Pase de permanencia
Mi amigo se deshizo en elogios ante los cuidados y la calidad de la asistencia sanitaria pública andaluza
He recibido una carta de un amigo al que hace tiempo no veía. No sé exactamente su edad pero debe rondar los 35. Acaba de tener una hija y está loco de contento. Entre todas las fotos de ese día de la que se muestra más orgulloso es de aquella en la que su hija mayor, fruto de un matrimonio anterior y ya adolescente, toma en sus brazos al bebé con una singular expresión de amor. Pienso en cuánto ha cambiado la sociedad, cómo se han borrado las fronteras familiares, cómo han desaparecido palabras como hermanastro, con ese feo sufijo que dividía los afectos por el porcentaje de la sangre y cómo, en la actualidad, hay segundos hijos tan deseados por los padres como por los hermanos ya mayores. Los que procedemos de familias numerosas, en las que día sí y otro también, queríamos asesinar a alguno de nuestros hermanos, no podemos comprender esa ansia de tener un compañero de infancia, ni sabemos nada de soledades infantiles, ni de esa nueva tristeza de carecer de recuerdos infantiles compartidos.
Mi amigo está feliz ante esa nueva oportunidad que le da la vida. Asistió al parto, cortó con mano temblorosa el cordón umbilical que inauguraba esta nueva vida, gastó la batería de la cámara haciendo fotos en la habitación del hospital y besó interminablemente a su mujer. Se deshizo en elogios ante los cuidados y la calidad de la asistencia sanitaria.

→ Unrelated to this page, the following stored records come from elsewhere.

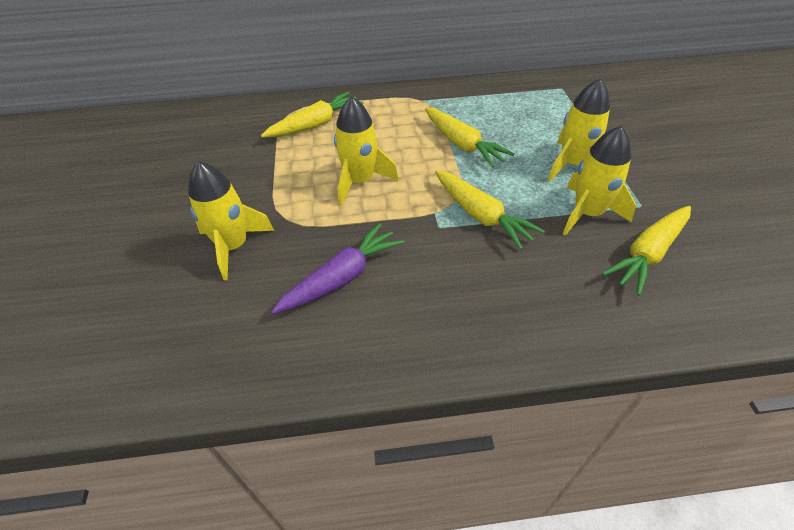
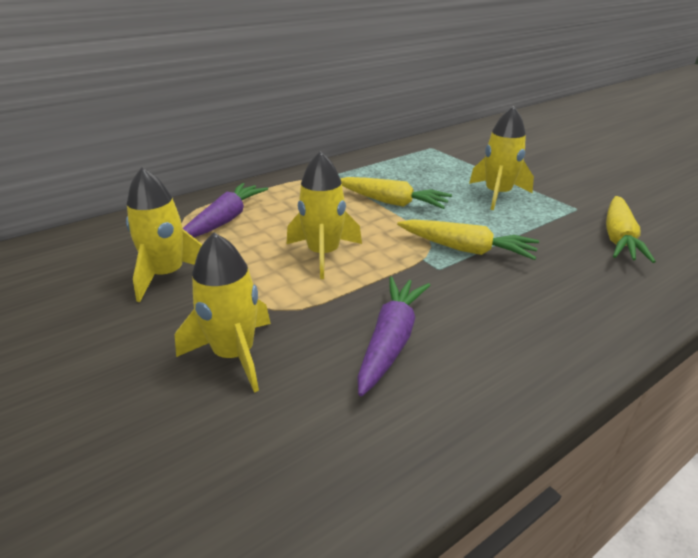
camera: 30 degrees left, 15 degrees down
yellow carrot [261,92,363,138] -> purple carrot [183,183,268,238]
yellow rocket [563,126,636,236] -> yellow rocket moved to [126,167,203,302]

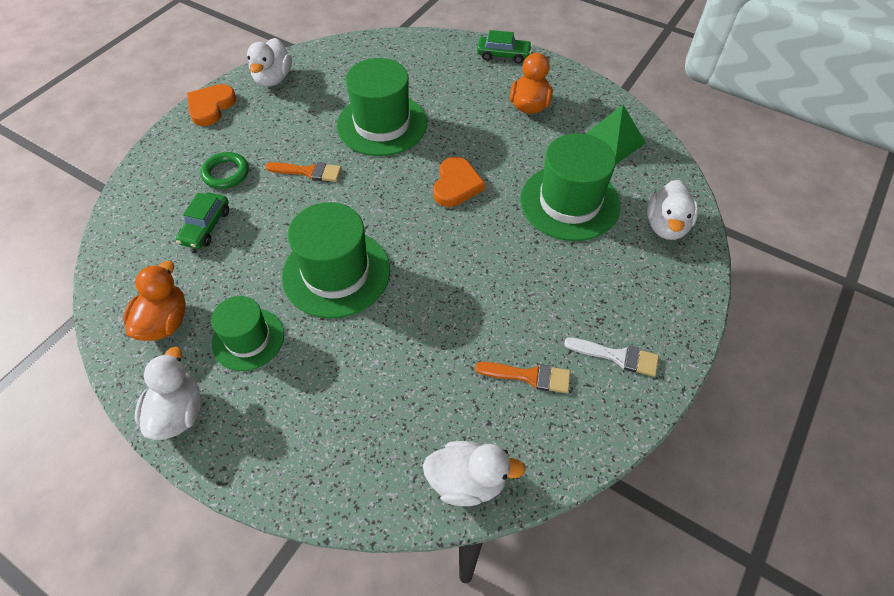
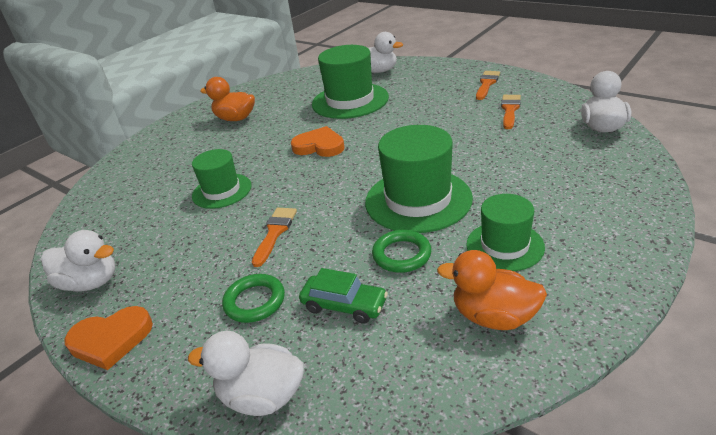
camera: 80 degrees left, 20 degrees down
white duck [135,347,201,440] -> white duck moved to [188,331,304,416]
orange heart [187,84,236,126] -> orange heart turned 45 degrees counterclockwise [64,306,153,370]
green hat [337,58,427,156] -> green hat [192,149,251,209], size x0.62
green car [477,30,532,63] -> none
white brush [564,337,659,377] -> orange brush [476,71,500,100]
green pyramid [586,105,646,164] -> none
none -> green ring [372,230,432,273]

Tanto que escribió: “Un millón de gracias a la sanidad pública andaluza. A pesar de los recortes y las dificultades, es un privilegio tener a nuestro servicio este nivel de atención y de dedicación plena. No lo valoramos lo suficiente. Hay que pelear por conservarlo”.
Al terminar el parto y una vez que su mujer estaba ya en planta, se dirigió al mostrador para devolver la bata verde y recoger sus pertenencias. En ese momento no pudo evitar romper a llorar. El personal sanitario le daba palmadas en la espalda, intentaban calmarlo. “Es normal. Es una experiencia muy emocionante”. Él movía su cabeza negativamente. No es eso, les dijo. Y salió precipitadamente del hospital.
Fuera la prima de riesgo bailaba al son siniestro de los mercados. En Grecia habían ganado los de siempre, con la ayuda inestimable de toda una presión internacional organizada para evitar a la peligrosa izquierda radical. La democracia seguía tambaleándose ante el poder del dinero y los políticos daban nuevas lecciones de impotencia y de desconocimiento de la realidad.
Cerca del hospital, enfermeras, médicos, funcionarios de la administración, interinos y amenazados por nuevos ERE se manifestaban contra las amenazas y los recortes. No es cierto que no estén dispuestos a sacrificarse, es que nadie conoce la hoja de ruta de estas políticas. Si de verdad alguien garantizase que la pérdida de un 10%, de un 20% de su salario sirviera para crear empleo, para salir definitivamente de esta espiral de la crisis económica, la mayoría no dudaría en hacerlo. El problema es que los sacrificios se hacen ante un Dios desconocido e insaciable, sin que siquiera corresponda bajando nuestra prima de riesgo o creando unos millares de empleos en nuestra tierra.
Mi amigo lleva más de un año en paro. No es tan joven como para quitarle importancia a estos años oscuros y esperar mejores tiempos, pero tampoco es tan mayor como para tener a la vista las pequeñas ventajas de la jubilación. De los buenos tiempos solo le quedan algunas cotizaciones de contratos inestables a tiempo parcial, un enorme televisor de plasma y unos cuantos meses de paro que ya ha consumido. Si la crisis se prolonga cuatro o cinco años más, cumplirá 40 años y empezará a ser muy mayor para un mercado laboral cada vez más exigente. Tiene la impresión de estar a mitad de camino, en tierra de nadie o, peor, navegando en un velero sin la menor señal de que exista una tierra cercana.
Al salir del hospital no lloraba por la emoción de contemplar a su hija recién nacida. Las cosas buenas no te hacen llorar de esa manera. Fue al observar sus pertenencias que todavía llevaba en la mano: su cartilla de desempleo y cinco euros cuidadosamente doblados, metidos en el plástico de su pase de permanencia.